(Records drawn from a dataset)
##########

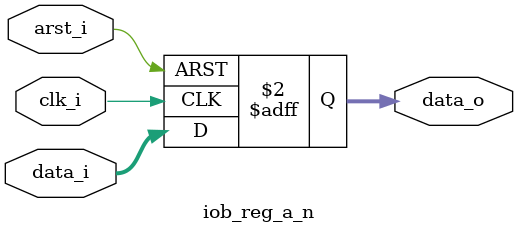
<source format=v>
`timescale 1ns / 1ps

module iob_reg_a_n
  #(
    parameter DATA_W = 0,
    parameter RST_VAL = 0
    )
   (
    input                   clk_i,
    input                   arst_i,
    input [DATA_W-1:0]      data_i,
    output reg [DATA_W-1:0] data_o
    );

   // prevent width mismatch
   localparam [DATA_W-1:0] RST_VAL_INT = RST_VAL;
   
   always @(negedge clk_i, posedge arst_i) begin
      if (arst_i) begin
         data_o <= RST_VAL_INT;
      end else begin
         data_o <= data_i;
      end
   end

endmodule

</source>
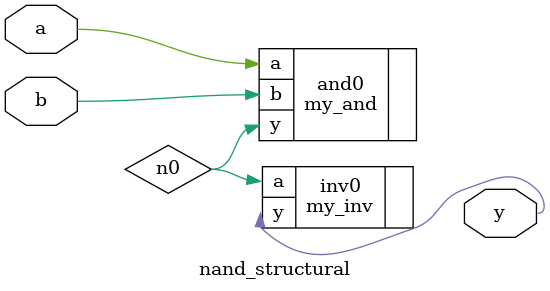
<source format=v>
module nand_structural (
	input		a,
	input		b,
	output	y
	);
	
	wire n0;
	
	my_and and0 (
		.a	(a),
		.b (b),
		.y (n0)
	);
	
	my_inv inv0 (
		.a	(n0),
		.y	(y)
	);
	
endmodule

</source>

##########

> [Task] Reproduce word for word the lines running from the line with "localparam [DATA_W-1:0] RST_VAL_INT" through the end of the data, both included, and nothing else; leave out the pictures.

> [Response to this task]
   localparam [DATA_W-1:0] RST_VAL_INT = RST_VAL;
   
   always @(negedge clk_i, posedge arst_i) begin
      if (arst_i) begin
         data_o <= RST_VAL_INT;
      end else begin
         data_o <= data_i;
      end
   end

endmodule

</source>
<source format=v>
module nand_structural (
	input		a,
	input		b,
	output	y
	);
	
	wire n0;
	
	my_and and0 (
		.a	(a),
		.b (b),
		.y (n0)
	);
	
	my_inv inv0 (
		.a	(n0),
		.y	(y)
	);
	
endmodule

</source>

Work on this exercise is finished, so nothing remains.